Diversity is Strength

This week we started a new project. A really exciting new project to build a new riding centre for the disabled in one of the wide loops of the River Forth by Stirling.

The design team held the inception meeting with our client, the wonderful charity Equi-power, at their riding centre in the Borders, where Susie Elliot MBE gave a passionate description of the many benefits that contact with horses brings to peoples physical and mental health.

Activities including riding, equestrian vaulting and caring for horses bring a range of benefits to people of all ages and backgrounds with diverse physical and mental abilities, including people without the use of their limbs, impaired senses, Multiple Sclerosis, Parkinson’s, autism, anxiety, post-traumatic stress disorder, families in need of support and school groups.

Of course, being in the company of, and interacting with, animals is a natural thing and good for us all. The Riding for Disabled Association offers a safe and well-managed environment for both animals and people.
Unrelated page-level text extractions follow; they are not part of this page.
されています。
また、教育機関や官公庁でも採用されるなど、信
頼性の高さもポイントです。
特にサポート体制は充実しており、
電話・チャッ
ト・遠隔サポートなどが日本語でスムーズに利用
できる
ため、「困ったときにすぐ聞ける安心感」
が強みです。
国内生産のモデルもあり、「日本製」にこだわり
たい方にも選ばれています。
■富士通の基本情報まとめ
It’s also good for a design team.

It’s a wonderful but rare thing to have a project where we consider the needs for more than one species as a core need. Doing so broadens our design skills, understanding the physical and sensory environments that will enable two species to thrive together.

We increasingly recognise the importance of designing for the diversity of our own species as well. People vary hugely – in their physical and cognitive abilities, in their culture and resources. Understanding the diversity of our species is not something that design consultants are trained in, but its central to delivering an inclusive and prosperous society.

Designing and adapting our built realm so that it enables all of us to thrive and contribute to our communities and economy at all stages in our lives is at the heart of our just transition to a generative future. It is especially important as we adapt our town centres to become age-friendly environments, as older people become an increasingly significant resource for Scotland. The Dementia Design Centre at Stirling University has been a leading organisation in developing inclusive design guidance in this field, along with Public Health Scotland.

So, at the end of Mental Health Awareness Week, it is great to be looking forward to a project with such potential to explore the contribution that design can make to inclusion. Maybe by considering the needs of our fellow animals more, we will learn to take care of ourselves a little better too.